» **PROBLEM REQUIREMENTS**:
Among the lines of the records, please find those that contain the word "pixels" and copy them.

» **DATA TO PROCESS**:

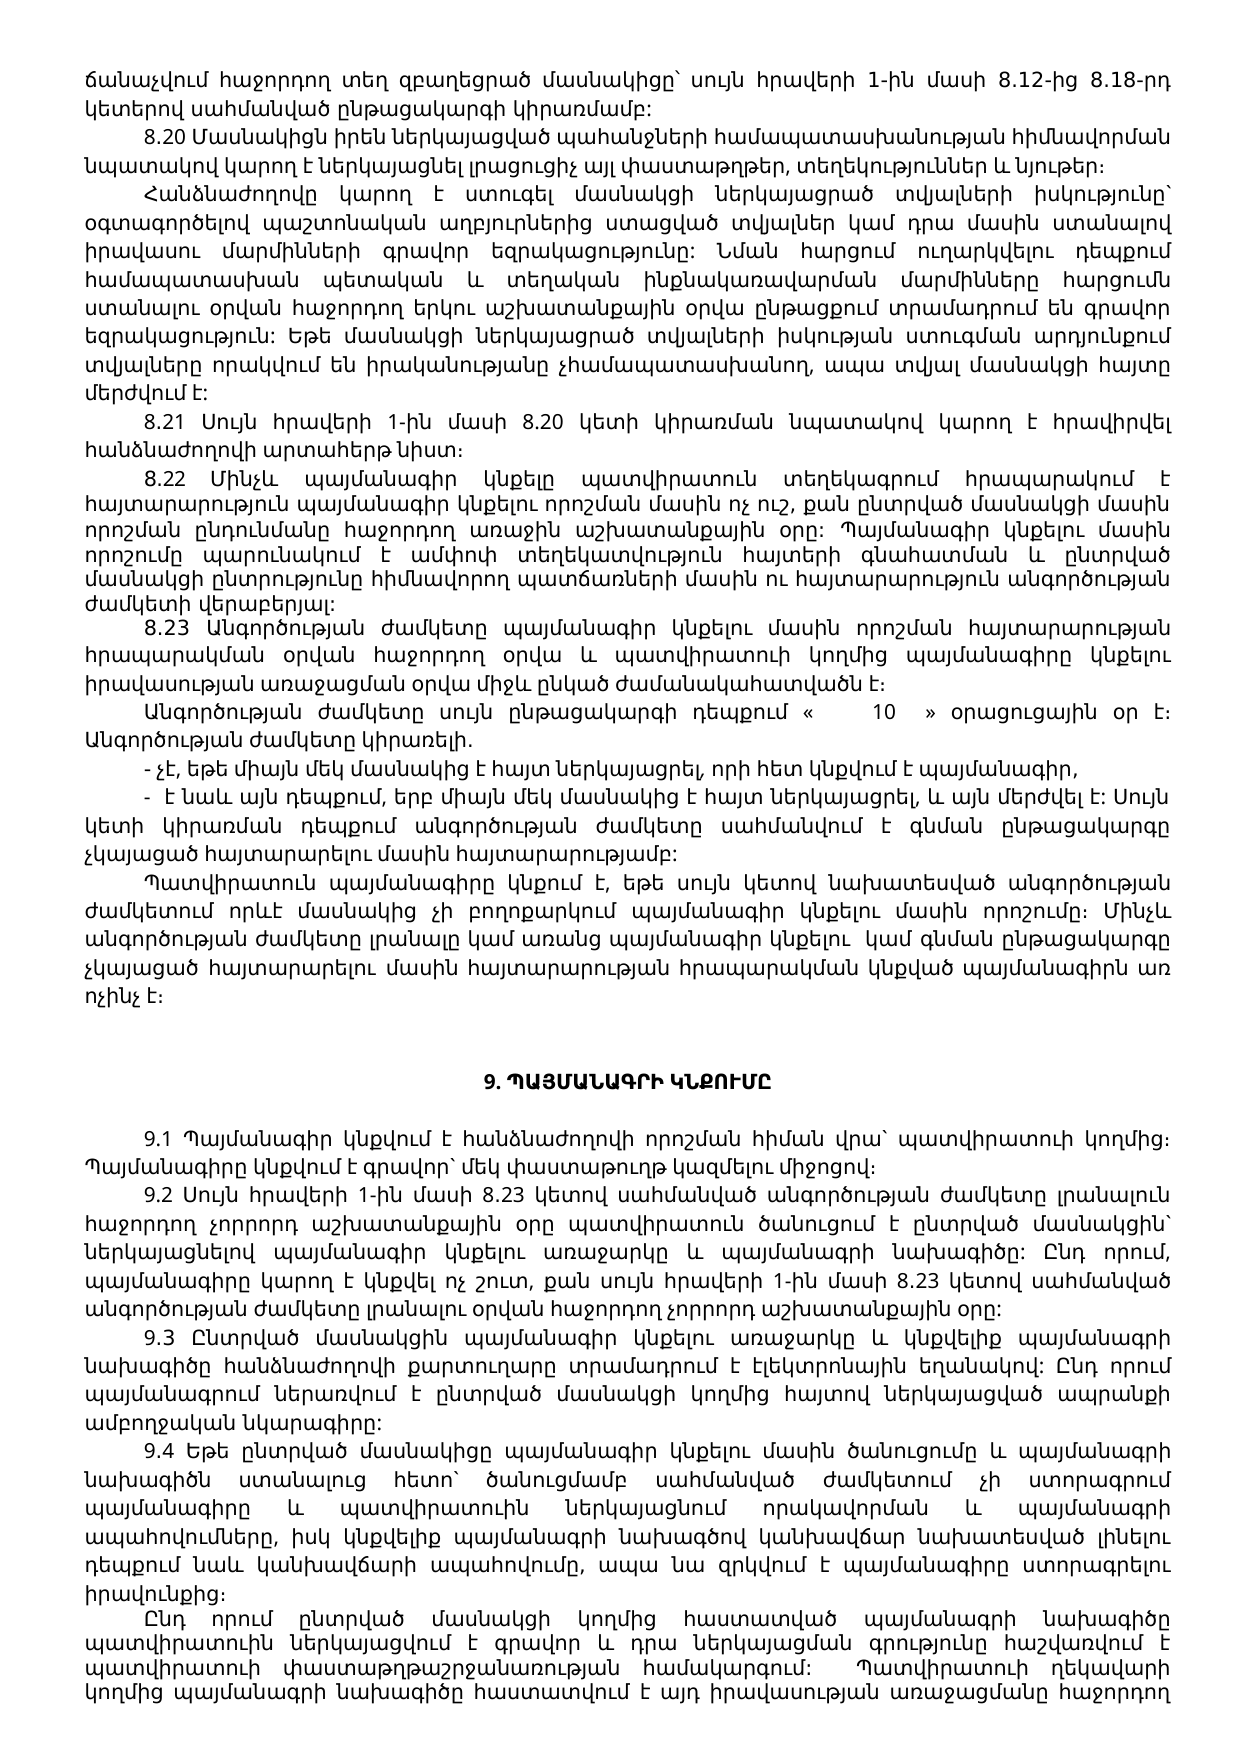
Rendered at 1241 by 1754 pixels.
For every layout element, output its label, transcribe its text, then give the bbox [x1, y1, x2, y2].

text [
--
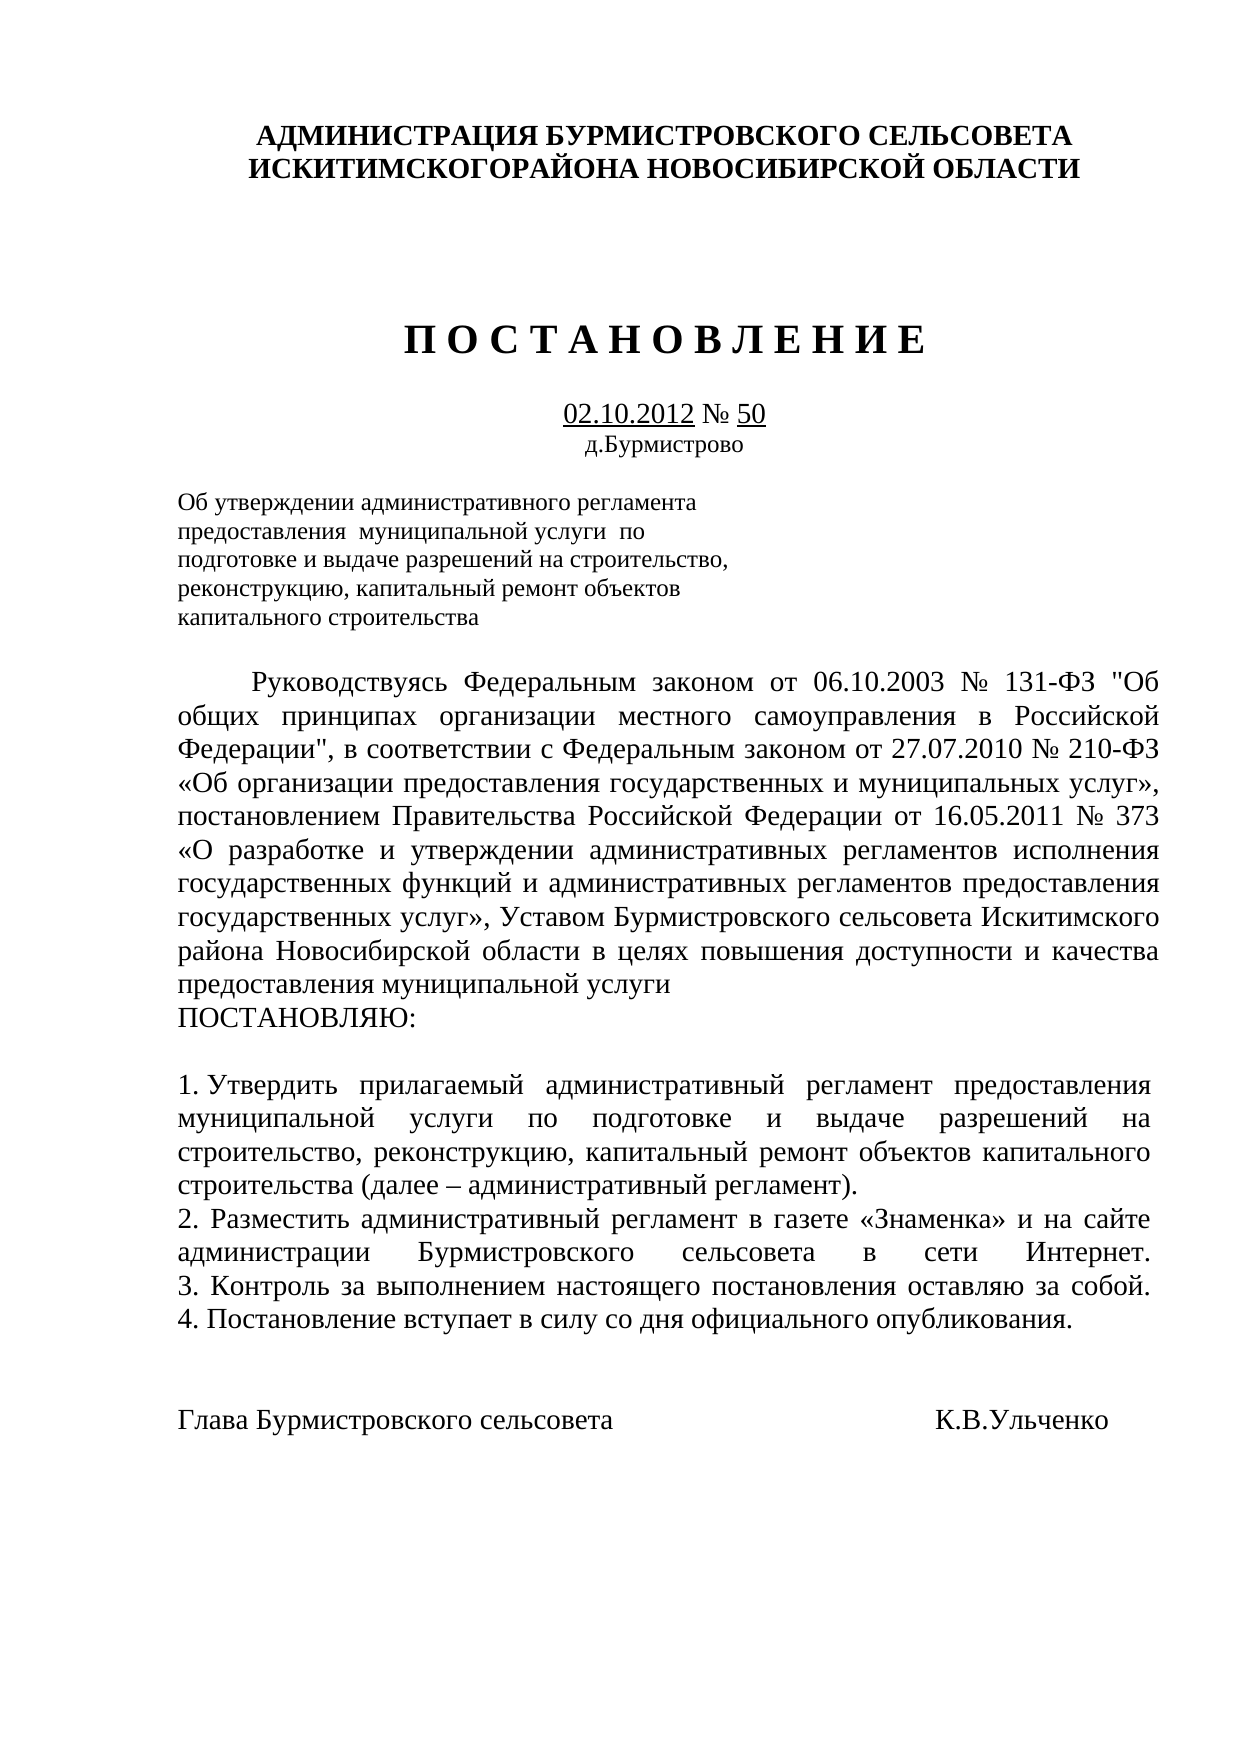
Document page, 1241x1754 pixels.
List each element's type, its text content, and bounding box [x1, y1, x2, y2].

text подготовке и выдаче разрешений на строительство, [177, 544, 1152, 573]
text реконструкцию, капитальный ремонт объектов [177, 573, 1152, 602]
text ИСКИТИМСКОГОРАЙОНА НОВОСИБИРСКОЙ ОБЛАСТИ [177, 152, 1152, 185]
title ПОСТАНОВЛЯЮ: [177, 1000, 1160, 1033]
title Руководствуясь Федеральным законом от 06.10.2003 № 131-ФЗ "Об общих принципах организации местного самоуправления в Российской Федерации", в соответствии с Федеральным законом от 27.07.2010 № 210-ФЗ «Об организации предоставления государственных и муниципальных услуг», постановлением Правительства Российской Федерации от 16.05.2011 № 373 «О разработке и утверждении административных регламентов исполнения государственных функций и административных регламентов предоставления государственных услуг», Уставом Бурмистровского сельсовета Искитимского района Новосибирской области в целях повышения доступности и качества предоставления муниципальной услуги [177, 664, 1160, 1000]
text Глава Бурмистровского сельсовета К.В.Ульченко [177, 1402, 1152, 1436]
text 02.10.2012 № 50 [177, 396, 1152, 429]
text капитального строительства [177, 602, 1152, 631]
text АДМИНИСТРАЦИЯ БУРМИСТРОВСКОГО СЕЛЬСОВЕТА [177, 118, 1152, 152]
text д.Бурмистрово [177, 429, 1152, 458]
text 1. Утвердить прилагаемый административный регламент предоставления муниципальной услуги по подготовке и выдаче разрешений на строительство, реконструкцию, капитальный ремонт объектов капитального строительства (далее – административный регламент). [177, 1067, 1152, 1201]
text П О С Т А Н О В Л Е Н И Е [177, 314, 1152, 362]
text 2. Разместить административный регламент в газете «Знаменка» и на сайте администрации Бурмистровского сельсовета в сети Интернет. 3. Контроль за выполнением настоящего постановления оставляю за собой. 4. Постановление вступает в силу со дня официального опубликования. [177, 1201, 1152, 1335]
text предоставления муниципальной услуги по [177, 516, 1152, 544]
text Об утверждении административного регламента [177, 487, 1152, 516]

» **COMPLETED EXERCISE**:
Rendered at 1241 by 1754 pixels.
Document page, 1241x1754 pixels.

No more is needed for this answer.